(WORK REQUIRED)
When copying the records below, omit any image and print everything else exactly.

(INPUT DATA)

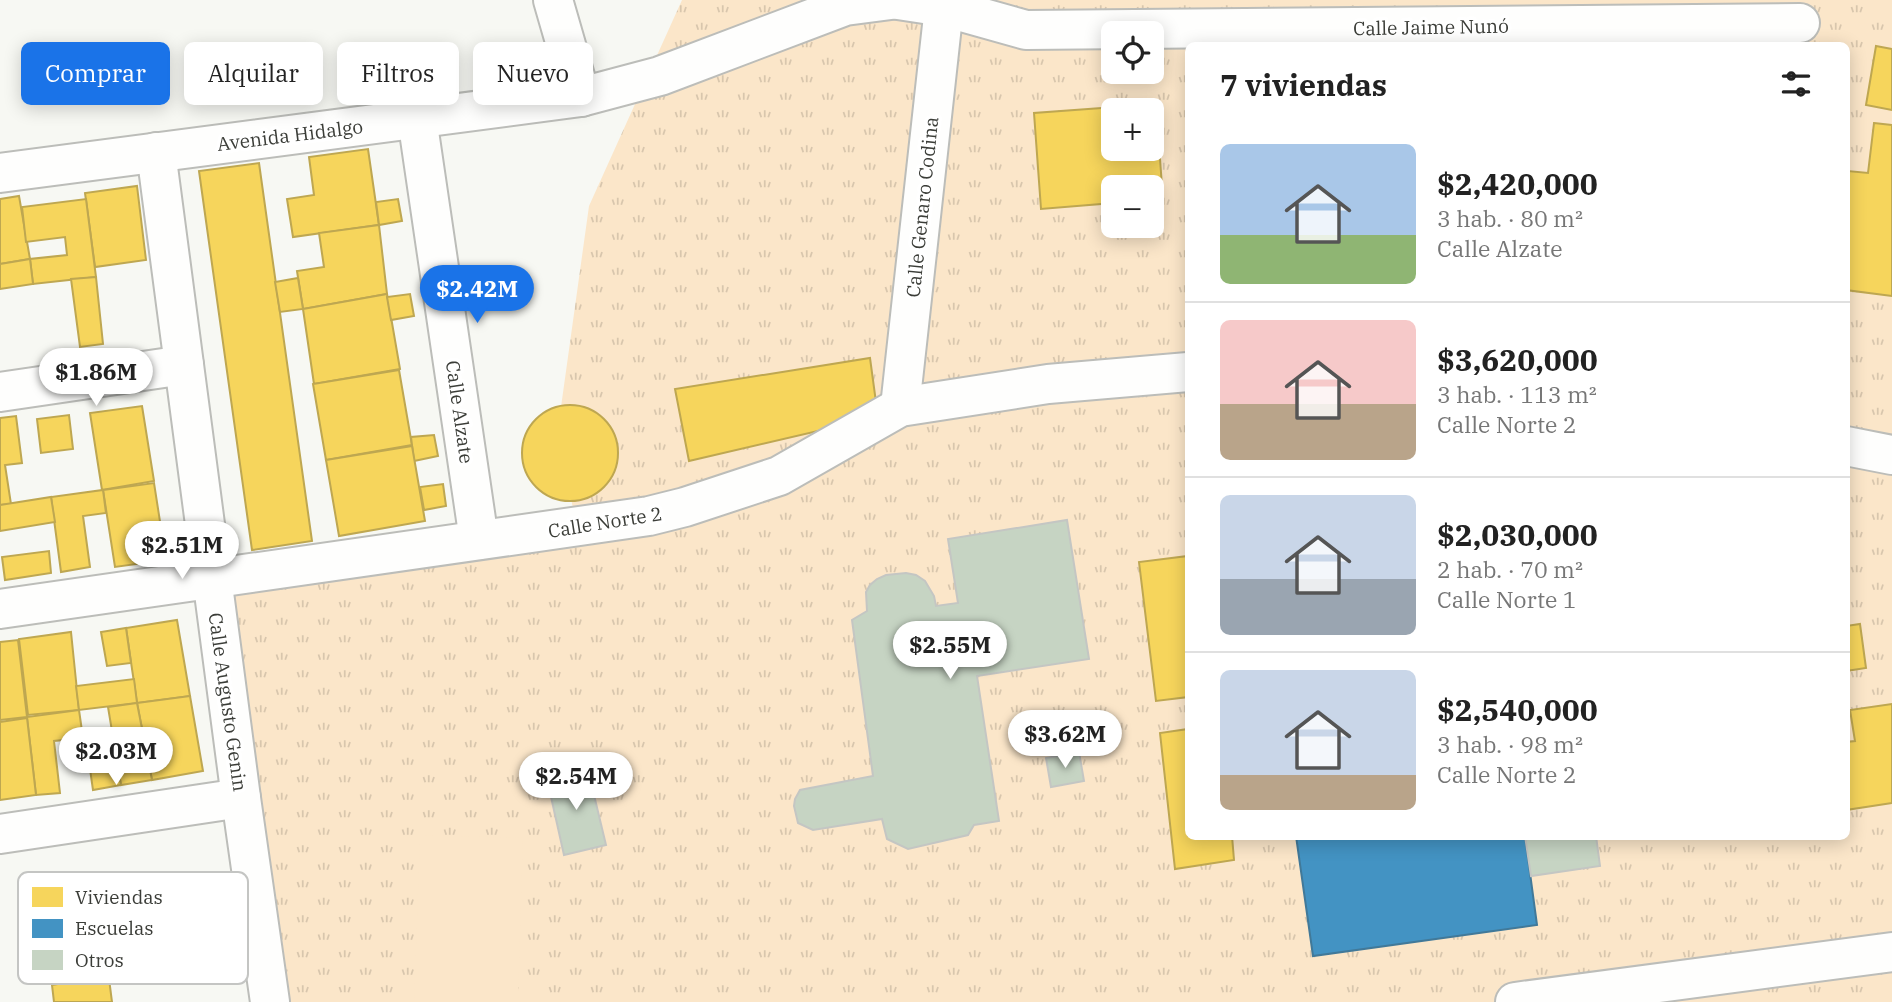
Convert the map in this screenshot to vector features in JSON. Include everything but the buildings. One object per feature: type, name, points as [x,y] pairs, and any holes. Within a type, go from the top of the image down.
[{"type":"street","points":[[593,94],[660,76],[845,6],[891,0]]},
{"type":"street","name":"Calle Jaime Nunó","points":[[898,0],[944,7],[1026,30],[1800,23]]},
{"type":"street","name":"Calle Genaro Codina","points":[[900,407],[944,7]]},
{"type":"street","points":[[556,10],[565,42]]},
{"type":"street","name":"Avenida Hidalgo","points":[[0,173],[519,105]]},
{"type":"street","name":"Calle Alzate","points":[[417,118],[479,540]]},
{"type":"street","name":"Calle Augusto Genin","points":[[156,152],[270,1002]]},
{"type":"street","points":[[0,391],[184,365]]},
{"type":"street","name":"Calle Norte 2","points":[[0,608],[605,524],[685,507],[779,476],[900,407],[1048,384],[1185,372]]},
{"type":"street","points":[[1850,447],[1892,455]]},
{"type":"street","points":[[0,834],[241,798]]},
{"type":"street","points":[[1515,1002],[1634,994],[1892,952]]},
{"type":"green space","points":[[682,0],[1892,0],[1892,1002],[274,1002],[213,580],[580,527],[572,504],[561,407],[589,206]]},
{"type":"green space","points":[[420,835],[523,838],[518,1002],[414,1002]]}]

(SOLUTION TO THIS PROBLEM)
Convert the map in this screenshot to vector features in JSON. Include everything but the buildings. One object per feature: type, name, points as [x,y] pairs, and any holes. Within a type, go from the top of the image down.
[{"type":"street","points":[[593,94],[660,76],[845,6],[891,0]]},
{"type":"street","name":"Calle Jaime Nunó","points":[[898,0],[944,7],[1026,30],[1800,23]]},
{"type":"street","name":"Calle Genaro Codina","points":[[900,407],[944,7]]},
{"type":"street","points":[[556,10],[565,42]]},
{"type":"street","name":"Avenida Hidalgo","points":[[0,173],[519,105]]},
{"type":"street","name":"Calle Alzate","points":[[417,118],[479,540]]},
{"type":"street","name":"Calle Augusto Genin","points":[[156,152],[270,1002]]},
{"type":"street","points":[[0,391],[184,365]]},
{"type":"street","name":"Calle Norte 2","points":[[0,608],[605,524],[685,507],[779,476],[900,407],[1048,384],[1185,372]]},
{"type":"street","points":[[1850,447],[1892,455]]},
{"type":"street","points":[[0,834],[241,798]]},
{"type":"street","points":[[1515,1002],[1634,994],[1892,952]]},
{"type":"green space","points":[[682,0],[1892,0],[1892,1002],[274,1002],[213,580],[580,527],[572,504],[561,407],[589,206]]},
{"type":"green space","points":[[420,835],[523,838],[518,1002],[414,1002]]}]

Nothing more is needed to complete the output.